Error: Trying to backward through the graph a second time, but the saved intermediate results have already been freed. Specify retain_graph=True when calling backward the first time

Rajat_Sharma1 · June 22, 2021, 5:14pm

I have a situation where for each mini-batch, I have multiple nested data, for which model need to be trained.

for idx, batch in enumerate(train_dataloader):
    data = batch.get("data").squeeze(0)
    op = torch.zeros(size) #zero_initializations
    for i in range(data.shape[0]):
        optimizer.zero_grad()
        current_data = data[i, ...]
        start_to_current_data = data[:i+1, ...]
        target =  some_transformation_func(start_to_current_data)
        op = model(current_data, op)
        loss = criterion(op, target)
        loss.backward()
        optimizer.step()

But when I start training, I get the following error RuntimeError: Trying to backward through the graph a second time, but the saved intermediate results have already been freed. Specify retain_graph=True when calling backward the first time. Setting retain_graph=True increase the memory usage and I can not train the model. How can I fix this.

eqy · June 22, 2021, 5:27pm

I’m not sure this is the cause of your issue, but it looks like your model output op isn’t used in the loss calculation at all?

Rajat_Sharma1 · June 22, 2021, 5:31pm

It was a typo. I fixed it.

eqy · June 22, 2021, 5:35pm

I think there might be an issue because the same data tensor is used multiple times, and I am wondering if there is a gradient calculation here. Can you see what happens when you set data.requires_grad = False when it is returned by batch.get?

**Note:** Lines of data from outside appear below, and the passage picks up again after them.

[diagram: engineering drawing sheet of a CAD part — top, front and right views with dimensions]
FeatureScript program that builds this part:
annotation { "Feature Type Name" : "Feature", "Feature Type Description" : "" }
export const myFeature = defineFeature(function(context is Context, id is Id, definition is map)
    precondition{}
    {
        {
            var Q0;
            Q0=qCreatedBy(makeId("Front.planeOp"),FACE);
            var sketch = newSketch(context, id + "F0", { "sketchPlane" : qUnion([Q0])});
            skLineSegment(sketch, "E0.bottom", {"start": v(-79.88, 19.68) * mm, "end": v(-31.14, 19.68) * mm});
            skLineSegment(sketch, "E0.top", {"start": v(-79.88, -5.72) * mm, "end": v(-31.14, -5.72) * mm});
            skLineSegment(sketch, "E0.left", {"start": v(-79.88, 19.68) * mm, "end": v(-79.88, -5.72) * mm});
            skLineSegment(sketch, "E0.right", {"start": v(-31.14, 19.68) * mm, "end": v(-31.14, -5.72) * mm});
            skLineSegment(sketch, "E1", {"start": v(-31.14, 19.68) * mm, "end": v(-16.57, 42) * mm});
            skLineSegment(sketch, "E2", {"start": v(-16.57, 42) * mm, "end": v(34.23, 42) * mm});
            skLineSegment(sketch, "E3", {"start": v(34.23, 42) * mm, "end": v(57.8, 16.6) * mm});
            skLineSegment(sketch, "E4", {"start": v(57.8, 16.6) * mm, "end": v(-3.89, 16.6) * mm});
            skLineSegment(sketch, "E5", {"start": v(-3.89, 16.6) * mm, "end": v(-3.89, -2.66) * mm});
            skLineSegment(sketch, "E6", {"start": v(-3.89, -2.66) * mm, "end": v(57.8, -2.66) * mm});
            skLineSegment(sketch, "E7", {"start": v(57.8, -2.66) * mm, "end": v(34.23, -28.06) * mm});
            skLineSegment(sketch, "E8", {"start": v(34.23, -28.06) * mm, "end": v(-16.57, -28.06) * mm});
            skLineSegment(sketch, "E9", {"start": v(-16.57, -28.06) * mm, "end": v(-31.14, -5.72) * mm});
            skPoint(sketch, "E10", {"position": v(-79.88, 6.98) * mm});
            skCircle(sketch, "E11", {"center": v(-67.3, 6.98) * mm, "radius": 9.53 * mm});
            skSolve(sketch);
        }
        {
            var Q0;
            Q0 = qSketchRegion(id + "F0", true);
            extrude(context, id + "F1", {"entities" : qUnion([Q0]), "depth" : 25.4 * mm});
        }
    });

A miscellaneous note: You can try timing to see if there is an actual difference, but I don’t think the line op = torch.zeros(size) #zero_initializations will actually save time based on how allocations are done. If anything it might just make autograd more confusing if the assignment happens with the actual tensor values rather than just the object references.

Rajat_Sharma1 · June 22, 2021, 5:44pm

Setting op = torch.zeros(size) #zero_initializations does not have anything to do with the timing. It is the network architecture where output of the model is fed back as input along with other input. For the very first time it is initialized as zeros.

Rajat_Sharma1 · June 22, 2021, 5:51pm

@ptrblck Can you help me out in this case.

ptrblck · June 22, 2021, 8:26pm

This might be the culprit, as the computation graph might be kept alive using this approach.
Assuming you don’t want to backpropagate through the previous iterations, you could detach the tensor via op.detach_() in each iteration.